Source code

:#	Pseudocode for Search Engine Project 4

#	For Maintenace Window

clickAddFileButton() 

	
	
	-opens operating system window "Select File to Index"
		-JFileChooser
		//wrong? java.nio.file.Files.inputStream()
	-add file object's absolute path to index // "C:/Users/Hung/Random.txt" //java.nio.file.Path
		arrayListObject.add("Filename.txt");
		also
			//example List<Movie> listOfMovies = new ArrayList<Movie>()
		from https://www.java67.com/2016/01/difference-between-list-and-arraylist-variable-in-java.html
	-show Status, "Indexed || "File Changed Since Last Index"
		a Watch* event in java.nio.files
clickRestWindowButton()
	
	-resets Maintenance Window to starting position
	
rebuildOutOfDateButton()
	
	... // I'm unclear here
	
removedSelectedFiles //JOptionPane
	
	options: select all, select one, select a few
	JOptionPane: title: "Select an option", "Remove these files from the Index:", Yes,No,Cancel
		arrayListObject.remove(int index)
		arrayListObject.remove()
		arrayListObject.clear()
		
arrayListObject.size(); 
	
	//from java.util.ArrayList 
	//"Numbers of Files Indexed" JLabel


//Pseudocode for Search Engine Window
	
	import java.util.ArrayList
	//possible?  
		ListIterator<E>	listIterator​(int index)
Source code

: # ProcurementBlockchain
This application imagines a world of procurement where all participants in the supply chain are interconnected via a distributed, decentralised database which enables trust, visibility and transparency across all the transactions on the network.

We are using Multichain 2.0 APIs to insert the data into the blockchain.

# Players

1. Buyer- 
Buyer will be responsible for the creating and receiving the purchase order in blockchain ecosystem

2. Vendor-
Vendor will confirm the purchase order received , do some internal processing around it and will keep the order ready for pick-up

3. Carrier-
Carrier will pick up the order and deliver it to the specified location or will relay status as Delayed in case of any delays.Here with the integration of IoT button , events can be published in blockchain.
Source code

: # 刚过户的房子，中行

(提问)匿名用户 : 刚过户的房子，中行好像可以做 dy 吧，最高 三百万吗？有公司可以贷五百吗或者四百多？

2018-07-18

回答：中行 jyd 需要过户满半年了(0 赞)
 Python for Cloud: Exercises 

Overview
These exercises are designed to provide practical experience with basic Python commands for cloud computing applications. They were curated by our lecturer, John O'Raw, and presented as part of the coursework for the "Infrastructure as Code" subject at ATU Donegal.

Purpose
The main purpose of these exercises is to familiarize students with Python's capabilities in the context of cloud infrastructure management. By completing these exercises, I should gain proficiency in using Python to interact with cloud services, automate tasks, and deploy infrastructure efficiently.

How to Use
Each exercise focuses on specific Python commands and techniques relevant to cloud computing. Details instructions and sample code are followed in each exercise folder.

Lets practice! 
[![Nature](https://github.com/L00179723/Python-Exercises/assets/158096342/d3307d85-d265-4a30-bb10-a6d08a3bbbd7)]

· · · · ·

DIRECTIONS FOR THIS TASK: State the count of lines in the material above that include "purchase", with no other words.

SOLVED EXERCISE: 2